I am not, of course, criticising the officer concerned. Obviously, his job as Director of Labour—and he has to live with these workers—is made enormously more difficult. But I do censure his political masters who forced him, as a civil servant, to attempt to dictate to a statutory body—the Industrial Court—about what was or was not arbitrable by that Court. The Court is 42 years old, and I ask the Government to tell me when before it has been subject to similar interference. I do not need to remind the House that, just as the independence of judicial courts from executive interference lies at the heart of our British conception of democracy, so does the independence of the Industrial Court from Government interference—in this case, the Government are the employers, which makes it worse—lie at the heart of our evolving system of industrial democracy.

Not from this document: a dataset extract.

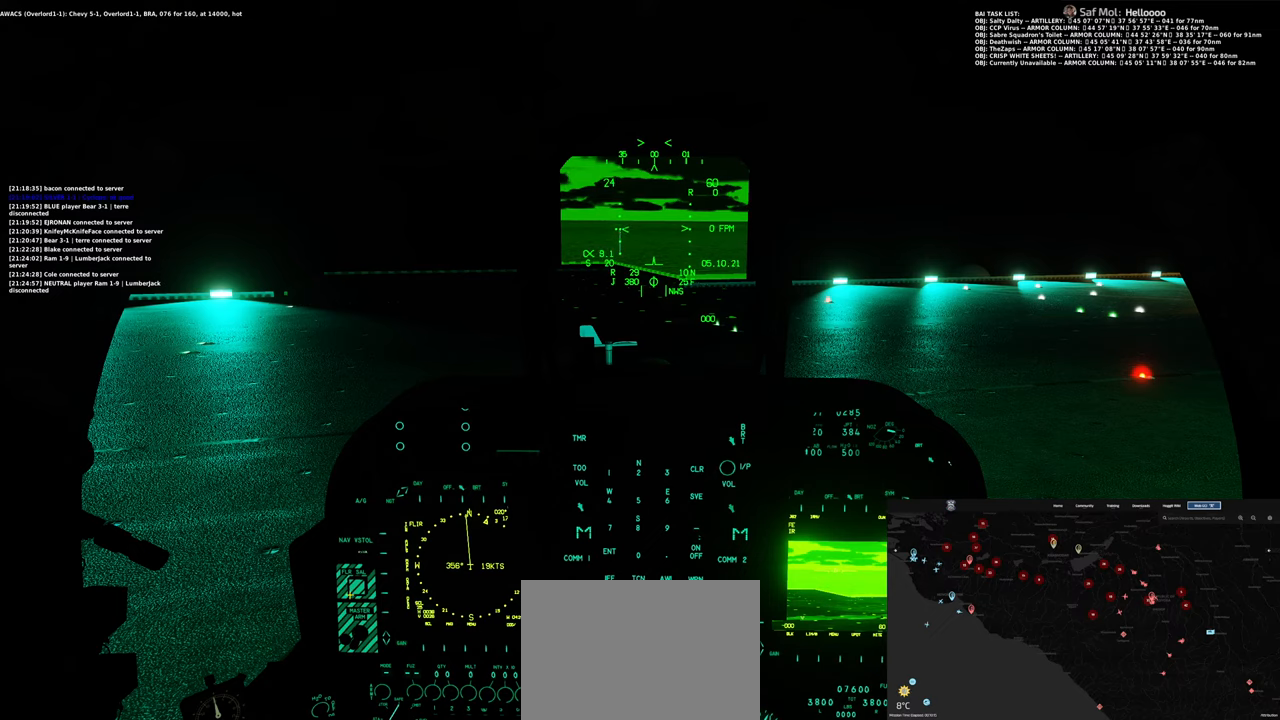
{"buttons": [], "left_stick": "center", "right_stick": "center", "events": [[433, "right_stick", "center"]]}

Throughout history the first action of a dictator has always been to interfere with the courts on the specious plea that public policy, good or bad, is above the law. This has been the pattern of autocracy since the early Stuarts down to Dr. Verwoerd. The Industrial Court rightly rejected this interference and made its award not only on the amount but on the date.

The House will, I think, be concerned to know that the union side, pressing for their rights under the arbitration agreement, has been told by the Government that if this goes on the Government will introduce legislation to amend the Industrial Courts Act, 1919. I think that this is a highly improper threat for the Government to make. These are the consequences of ill considered action by a bunch of reckless and wilful men.

In the last three days we have had the same thing in the matter of the claim presented to the Civil Service Arbitration Tribunal by the Post Office Engineering Union. In this case, governed by accepted policy about comparability—and there is always a time lag in the application of comparability—the Government, before the Chancellor's freeze had offered 5 per cent. The tribunal were threatened by the Government representatives and told what they had to do. Nevertheless, they awarded 7½ per cent. Within minutes the Postmaster-General was put up to say that the 5 per cent. would be paid, but that the other 2½ per cent. awarded by the tribunal would be withheld until some uncertain date in the future and without retrospection.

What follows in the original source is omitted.